Well, you have to understand where I came from.

HiFi for me started out with my dads monaural console record player. It had speakers on each side angled at about 30 degrees in each direction, 2 per side and then a pair of bass drivers. All in mono. It sounded great.
He only had 20 records, none of which I actually liked. Nevertheless I took it in my room when it was no longer welcome in the family room for whatever reason (lack of use - wrong color). When I listened to it, believe it or not, I always laid on the floor with my head under the console looking up inside the bottom at the glowing tubes and speakers. It sounded best there, and I had no issues with that. My mom thought I was weird but if you think about with any real reflection, you'll know I was right.
Then I got my first real stereo, a class A solid state 17 watt EICO kit-built receiver without the tuner section, and a pair of BOSE 301 loudspeakers.

And yes, they rotted just like these in the picture. Believe it or not I spent a year hanging out in the back audio room at the local music shop back when there was a turntable in the middle of the room and a panel with 200 buttons on it to select amps and speakers... They had everything from Altec Stonehedge to Bose. The Bose were on the short wall in the very corners, next to ceiling, on a carpeted shelf that wrapped the room only 16 inches from the ceiling. These speakers at the time (1974) had a single 8 inch paper cone driver with no crossover, and a pair of paper cone tweeters with a single capacitor.

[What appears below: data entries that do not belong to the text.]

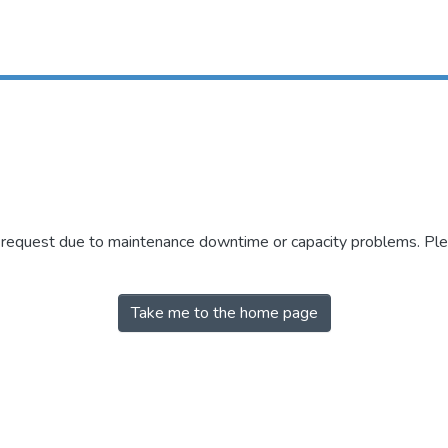
r request due to maintenance downtime or capacity problems. Plea
Take me to the home page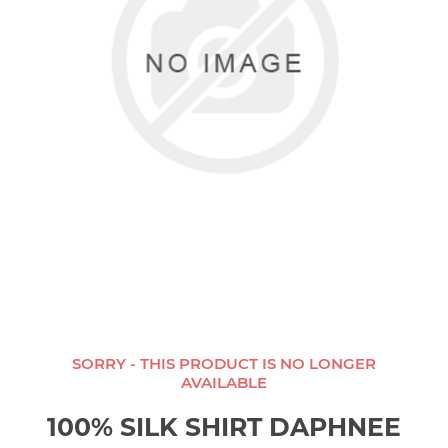
SORRY - THIS PRODUCT IS NO LONGER
AVAILABLE
100% SILK SHIRT DAPHNEE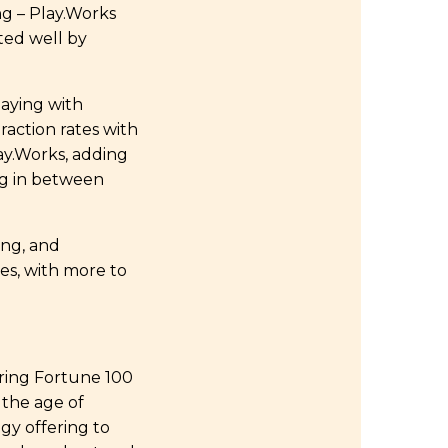
ng – Play.Works
ted well by
aying with
raction rates with
lay.Works, adding
ing in between
ing, and
es, with more to
ering Fortune 100
 the age of
ogy offering to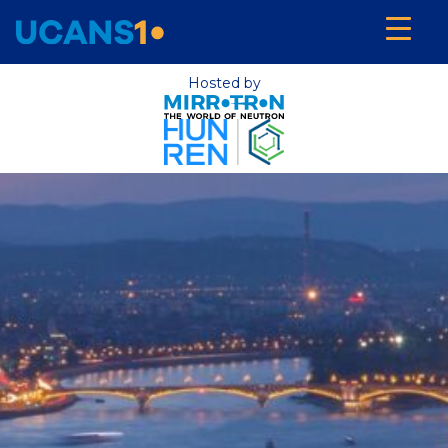
Hosted by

You have to believe me, they crushed everything in the room no matter what amps or receivers were used, and did it week after week after week. I had to have them. So I saved up and got a pair - and mounted them in my room exactly the same way they were in the store -- and with exactly the same results. It was dynamics and frequency balance that was mastered to a degree that putting a speaker actually
in the space instead of it defining the boundary was seriously disappointing.
The only thing it didn't have was sound stage depth. The sound was projected at you, horn loaded by the room to ceiling corners. I had no clue there even was such as thing as a sound stage, or that speakers could disappear. No idea. AND, I had by far the best sounding stereo of any of my friends so I thought what else was there. I was happy as hell. Then it all came crashing down one day when I...
Walked into a hi-end stereo shop with a dedicated room and a single pair of tower speakers standing out 6 to 8 feet from the walls and heard my first 3D sound stage. I was so wrecked from that it changed my life. Don't believe me, Google my name and see what I do for a living!